*AIM OF THE EXERCISE*.
Since the records include pictures, leave those out while you reproduce exactly and only the lines from the one containing "28: (258, 127, 0.37)" through the one containing "[00:04.000]", inclusive.

*RECORDS FOR THE EXERCISE*.
=== Begin Enclosure ===

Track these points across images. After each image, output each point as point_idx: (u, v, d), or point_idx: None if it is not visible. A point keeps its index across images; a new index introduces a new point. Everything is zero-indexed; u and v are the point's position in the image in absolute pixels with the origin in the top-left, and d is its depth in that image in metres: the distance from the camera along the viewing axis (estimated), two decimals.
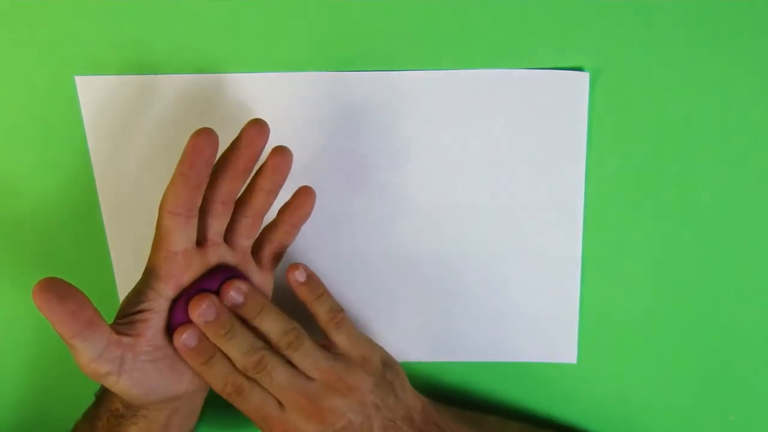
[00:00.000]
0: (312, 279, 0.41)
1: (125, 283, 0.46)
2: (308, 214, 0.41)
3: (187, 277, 0.38)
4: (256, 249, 0.41)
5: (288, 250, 0.43)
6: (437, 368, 0.48)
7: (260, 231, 0.41)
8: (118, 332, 0.36)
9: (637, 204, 0.44)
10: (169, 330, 0.38)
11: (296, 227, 0.41)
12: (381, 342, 0.45)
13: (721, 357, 0.47)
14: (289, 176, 0.39)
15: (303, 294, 0.41)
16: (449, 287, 0.46)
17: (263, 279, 0.41)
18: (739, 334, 0.46)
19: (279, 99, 0.43)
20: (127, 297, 0.38)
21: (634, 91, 0.42)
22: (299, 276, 0.40)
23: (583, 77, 0.42)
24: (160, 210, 0.36)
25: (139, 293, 0.37)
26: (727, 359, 0.47)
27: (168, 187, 0.36)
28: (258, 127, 0.37)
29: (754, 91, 0.42)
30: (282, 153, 0.38)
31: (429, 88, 0.42)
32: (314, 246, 0.45)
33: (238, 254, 0.40)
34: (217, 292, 0.38)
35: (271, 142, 0.43)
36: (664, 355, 0.47)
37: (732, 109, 0.42)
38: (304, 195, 0.41)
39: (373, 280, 0.46)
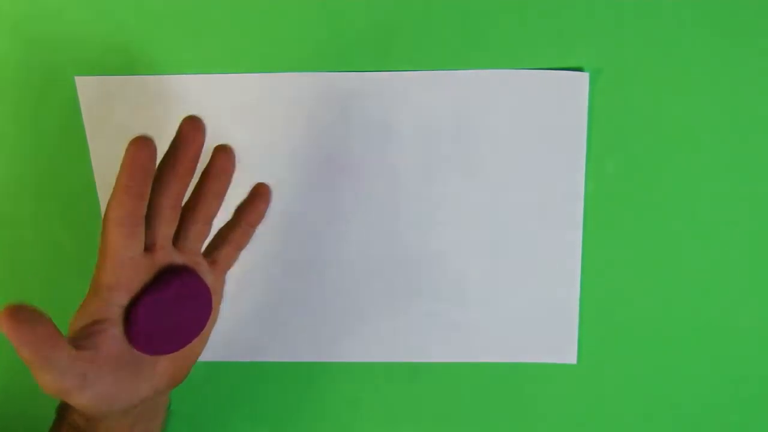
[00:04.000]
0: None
1: None
2: (264, 213, 0.40)
3: (136, 284, 0.37)
4: (212, 250, 0.40)
5: (292, 249, 0.43)
6: (437, 369, 0.48)
7: (217, 232, 0.40)
8: (78, 347, 0.35)
9: (637, 204, 0.44)
10: (129, 340, 0.37)
11: (253, 226, 0.40)
12: (380, 342, 0.45)
13: (721, 357, 0.47)
14: (293, 177, 0.39)
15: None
16: (449, 287, 0.46)
17: (215, 280, 0.40)
18: (739, 334, 0.46)
19: (280, 99, 0.43)
20: (77, 312, 0.36)
21: (634, 91, 0.42)
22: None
23: (583, 77, 0.42)
24: (104, 221, 0.35)
25: (90, 305, 0.36)
26: (727, 359, 0.47)
27: (111, 197, 0.35)
28: (194, 124, 0.36)
29: (754, 90, 0.42)
30: (225, 152, 0.37)
31: (429, 88, 0.42)
32: (321, 247, 0.45)
33: (188, 256, 0.39)
34: (172, 300, 0.37)
35: (272, 143, 0.43)
36: (663, 356, 0.47)
37: (732, 108, 0.42)
38: (260, 192, 0.40)
39: (373, 280, 0.46)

=== End Enclosure ===

*ANSWER*.
28: (258, 127, 0.37)
29: (754, 91, 0.42)
30: (282, 153, 0.38)
31: (429, 88, 0.42)
32: (314, 246, 0.45)
33: (238, 254, 0.40)
34: (217, 292, 0.38)
35: (271, 142, 0.43)
36: (664, 355, 0.47)
37: (732, 109, 0.42)
38: (304, 195, 0.41)
39: (373, 280, 0.46)
[00:04.000]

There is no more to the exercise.